Тогда родители не смогли сдержаться. Слова полились помимо их воли. Мама и папа сознавали, что обращаются к маленькой девочке, к своей дочери… Понимали, что нельзя оглашать подобный приговор. Что лучше обуздать гнев, подавить горечь, промолчать, утаить, замкнуть в своем сердце. Что ненавидеть свою плоть и кровь — смертный грех. Что когда-то они меня любили, ласкали, мечтали стать хорошими родителями. Нужно было бы сохранить лицо. Однако боль куда сильнее разума, она смела все преграды, не оставила камня на камне от доброй воли и благих намерений.
Потом мы принялись обманывать друг друга. Они перед сном посылали мне воздушные поцелуи, делая вид, будто любят меня по-прежнему. А я притворялась, что верю им. Чтобы выжить, приходится лгать.
— Милли, постой, не вешай трубку…
— Да, мама, я слушаю.
— …
— Ты что-то хотела сказать?
— Нет, ничего.
— До свидания, мама.
Когда мне исполнилось восемнадцать, мы все вздохнули с облегчением. «Дочь стала взрослой, не нужно больше о ней заботиться, защищать ее», — думали они. «Я теперь большая и не должна отчитываться ни в чем и ни перед кем», — решила я. Мы расстались по обоюдному согласию. Я сообщила, что уезжаю далеко-далеко, буду жить в столице самостоятельно. Они охотно согласились.

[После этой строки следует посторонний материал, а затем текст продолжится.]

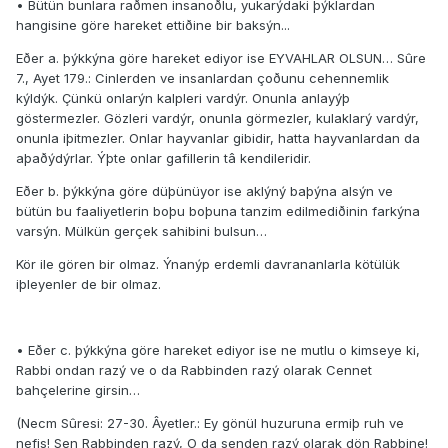
• Bütün bunlara raðmen insanoðlu, yukarýdaki þýklardan
hangisine göre hareket ettiðine bir baksýn...
Eðer a. þýkkýna göre hareket ediyor ise EYVAHLAR OLSUN… Sûre
7., Ayet 179.: Cinlerden ve insanlardan çoðunu cehennemlik
kýldýk. Çünkü onlarýn kalpleri vardýr. Onunla anlayýþ
göstermezler. Gözleri vardýr, onunla görmezler, kulaklarý vardýr,
onunla iþitmezler. Onlar hayvanlar gibidir, hatta hayvanlardan da
aþaðýdýrlar. Ýþte onlar gafillerin tâ kendileridir.
Eðer b. þýkkýna göre düþünüyor ise aklýný baþýna alsýn ve
bütün bu faaliyetlerin boþu boþuna tanzim edilmediðinin farkýna
varsýn. Mülkün gerçek sahibini bulsun…
Kör ile gören bir olmaz. Ýnanýp erdemli davrananlarla kötülük
iþleyenler de bir olmaz.
• Eðer c. þýkkýna göre hareket ediyor ise ne mutlu o kimseye ki,
Rabbi ondan razý ve o da Rabbinden razý olarak Cennet
bahçelerine girsin…
(Necm Sûresi: 27-30. Âyetler.: Ey gönül huzuruna ermiþ ruh ve
nefis! Sen Rabbinden razý, O da senden razý olarak dön Rabbine!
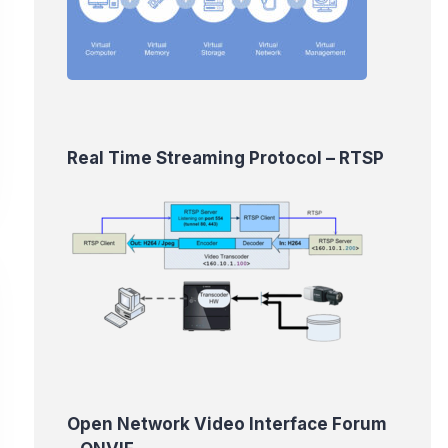
Real Time Streaming Protocol – RTSP
Open Network Video Interface Forum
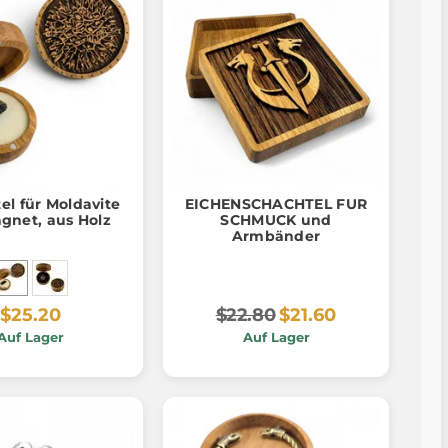
el für Moldavite
EICHENSCHACHTEL FUR
gnet, aus Holz
SCHMUCK und
Armbänder
$25.20
$22.80
$21.60
Auf Lager
Auf Lager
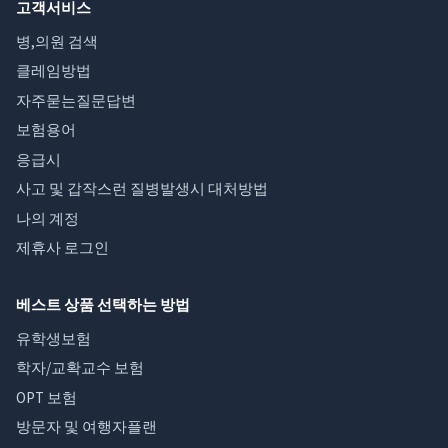
고객서비스
병,의원 검색
클레임방법
자주묻는질문답변
보험용어
응급시
사고 및 갑작스런 질병발생시 대처방법
나의 계정
제휴사 로그인
베스트 상품 선택하는 방법
유학생보험
학자/교확교수 보험
OPT 보험
방문자 및 여행자플랜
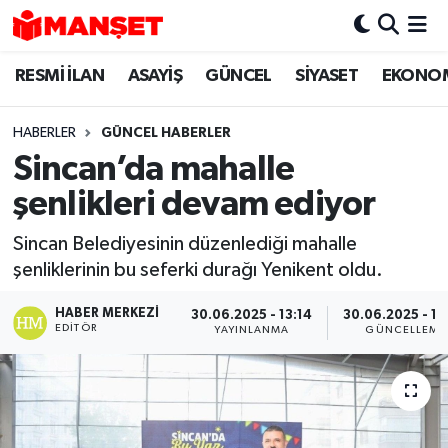
RESMİ İLAN
ASAYİŞ
GÜNCEL
SİYASET
EKONO
Hava Durumu
Trafik Durumu
HABERLER
GÜNCEL HABERLER
Sincan’da mahalle
Süper Lig Puan Durumu ve Fikstür
şenlikleri devam ediyor
Tüm Manşetler
Sincan Belediyesinin düzenlediği mahalle
şenliklerinin bu seferki durağı Yenikent oldu.
Son Dakika Haberleri
HABER MERKEZI
30.06.2025 - 13:14
30.06.2025 - 16
Haber Arşivi
EDITÖR
YAYINLANMA
GÜNCELLEME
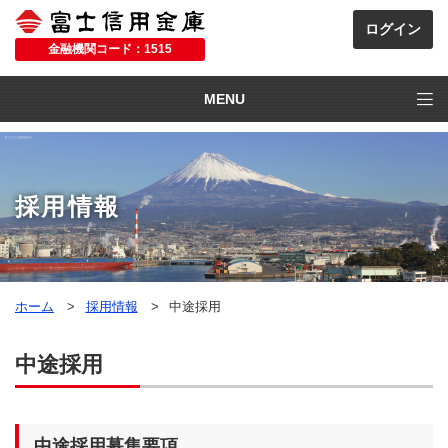
金融機関コード：1515
MENU
採用情報
ホーム
採用情報
中途採用
中途採用
中途採用募集要項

Медсестра поправила мне подушку.
— Или друзьям сообщим, — продолжала она. — Есть же у вас друзья! Кому-то вы небезразличны, верно?
И это вряд ли. Нет у меня друзей. Разве что старик Канарек. Уверена, он хорошо ко мне относится, хоть мы с ним за все время и парой фраз не обменялись. Однажды он поймал мой сочувственный взгляд, когда на него орал домовладелец: «Дождешься у меня, старый хрен, шут гороховый, тридцать три несчастья! Полицию вызову, упекут тебя, тогда пожалеешь!»
С тех пор он подмигивал мне всякий раз, как я проходила мимо. Пытался угостить собственной выпечкой с неведомой начинкой, когда выносил на мостовую складной столик, покрытый красной морилкой, выставлял на него почерневший серебряный чайник и завтракал у всех на виду.
— Попробуй, деточка, тебе понравится!
Но едва ли он стал бы навещать меня в больнице. Да и жив ли он, кто знает?
В Париже я мгновенно нашла и жилье, и работу. При условии, что я буду трудиться по четырнадцать часов ежедневно, пекарь предоставил мне крошечную комнатку. Я начинала уборку в булочной с шести утра и сидела за кассой до восьми вечера. Ведала всеми счетами, заказами, доставкой. Драила печи, полы, мыла стеклянные витрины. Иногда какой-нибудь постоянный покупатель, унося хрустящий горячий багет, жалел меня: «Вы, Милли, света белого не видите. Это не жизнь!»
Я поспешно возражала: «Ну что вы! Вполне себе жизнь, моя жизнь. Я сама такую выбрала и ничуть не жалею». Так и проработала бы в булочной до старости, если бы мой хозяин, мужчина лет пятидесяти, много раз женатый и разведенный, не вздумал прибавить к моим обязанностям еще одну. Однажды утром он вошел в мою комнату — даже рук от муки не отряхнул, — схватил меня и швырнул на постель. Когда он поднялся, то увидел на простыне красное кровавое пятно, присыпанное белой мукой. Тут он испугался, смутился, принялся извиняться, канючить, чтобы я не жаловалась на него в полицию. Ныл, что он не знал и помыслить не мог, иначе бы никогда, ведь он неплохой человек… Затем сбегал вниз, принес круассан с пылу с жару и пачку денег.
К круассану я не притронулась, а деньги сейчас же спрятала в сумочку: нужно на что-то жить, пока не найду другую работу и кров. Пекарь проводил меня до ближайшей аптеки, купил противозачаточные таблетки, одну я сразу же проглотила. На пороге аптеки мы с ним расстались навсегда.
Горький опыт научил меня не связываться с частными нанимателями. Поэтому я без промедления отправилась в агентство. Все-таки я худо-бедно освоила в свое время профессию секретарши. И к тому же отличалась редкостной неприхотливостью. Мне было безразлично, сколько часов в неделю, какова прибавка за сверхурочные, кормят бесплатно или нет. Все равно, где работать и в какое время. Хоть с пяти утра на продуктовом рынке «Рюнжис», хоть с десяти вечера в адвокатской конторе. Лишь бы хватало на еду и жилье.